◆ **STUDY TEXT**:
-- Opening Marker --
NOT FOR PUBLICATION
MEMORANDUM AND ORDER
DC No. GJH-3.
CHRISTOPHER D. JAIME, Bankruptcy Judge.
This memorandum and order is entered following an evidentiary hearing held on April 17, 2017. Appearances on behalf of debtor Trina Gold ("Debtor"), the chapter 7 trustee ("Trustee"), the debtor's non-filing spouse and only objecting party Damon Gold ("Mr. Gold"), Wells Fargo Bank, National Association, as Trustee for Banc of America Funding Corporation, Mortgage Pass-Through Certificates, Series 2007-E, its assignees and/or successors ("WFB"), by and through its servicing agent Nationstar Mortgage, LLC ("Nationstar"), were stated on the record.
The evidentiary hearing was set on a motion initially filed by the Trustee for authorization to make a final distribution of proceeds from the sale of real property located at 3149 W. Lake Blvd., Tahoe City, California ("Tahoe Property") to the secured creditors with senior and junior liens on the property.
The court continued the evidentiary hearing to May 16, 2017, to announce its decision. However, upon further consideration the court has elected to enter a written decision in this memorandum and order in lieu of an oral decision placed on the record. This memorandum and order constitutes the court's findings of fact and conclusions of law pursuant to Federal Rule of Civil Procedure 52(a) applicable by Federal Rules of Bankruptcy Procedure 7052 and 9014(c).
-- Closing Marker --
Pick up the bankruptcy court's memorandum and order on the Tahoe Property sale proceeds after its last sentence and keep writing it.

◆ **SUPPLIED MATERIAL**:
-- Opening Marker --
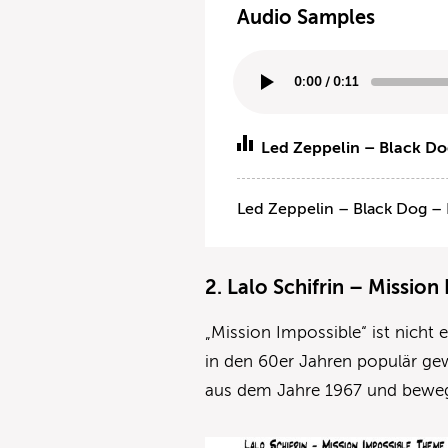
Audio Samples
0:00
/
0:11
Led Zeppelin – Black D
Led Zeppelin – Black Dog –
2. Lalo Schifrin – Mission
„Mission Impossible“ ist nicht 
in den 60er Jahren populär ge
aus dem Jahre 1967 und bewegt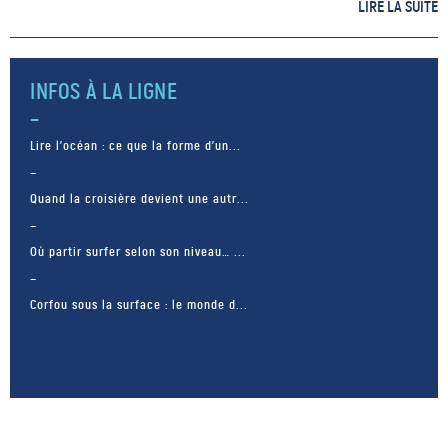
est exposée actuellement au
LIRE LA SUITE
Musée Mer Marine de
Bordeaux. En effet si dans […]
INFOS À LA LIGNE
Lire l’océan : ce que la forme d’un...
Quand la croisière devient une autr...
Où partir surfer selon son niveau… ...
Corfou sous la surface : le monde d...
-- Closing Marker --
◆ **RESULT**:
On or about July 25, 2007, the Debtor and Mr. Gold signed a promissory note in the original principal amount of $850,000.00 payable to Bank of America N.A. ("BofA"). The note provided for interest only from 2007 through 2017 with an initial fixed-interest rate of 6.875% through August 1, 2012, at which time the interest rate would change to the average 1-year LIBOR rate plus 2.250% with similar annual interest rate adjustments through 2017. So, from loan origination in 2007 through July 1, 2012, monthly interest-only payments were fixed at $4,869.79.
The note was secured by a deed of trust on the Tahoe Property which also named BofA as the beneficiary. The deed of trust was recorded with the Placer County Recorder on July 30, 2007. A copy of the deed of trust is attached as Nationstar's Exhibit 2 to dkt. 140 and is admitted into evidence without objection.
An assignment of the beneficial interest of the deed of trust from BofA to WFB dated January 25, 2012, was recorded with the Placer County Recorder on or about February 9, 2012. A copy of the assignment is attached as Nationstar's Exhibit 3 to dkt. 140 and is admitted into evidence without objection.
When the Trustee sold the Tahoe Property, it appeared from recorded documents and a title report that the property was encumbered by a senior and a junior lien.
Mr. Gold asserts that neither WFB nor Nationstar are the proper payee(s) or recipient(s) of the Tahoe Property sale proceeds because neither hold a claim secured by that property. He concedes that the principal balance owed on the note is $823,000.00.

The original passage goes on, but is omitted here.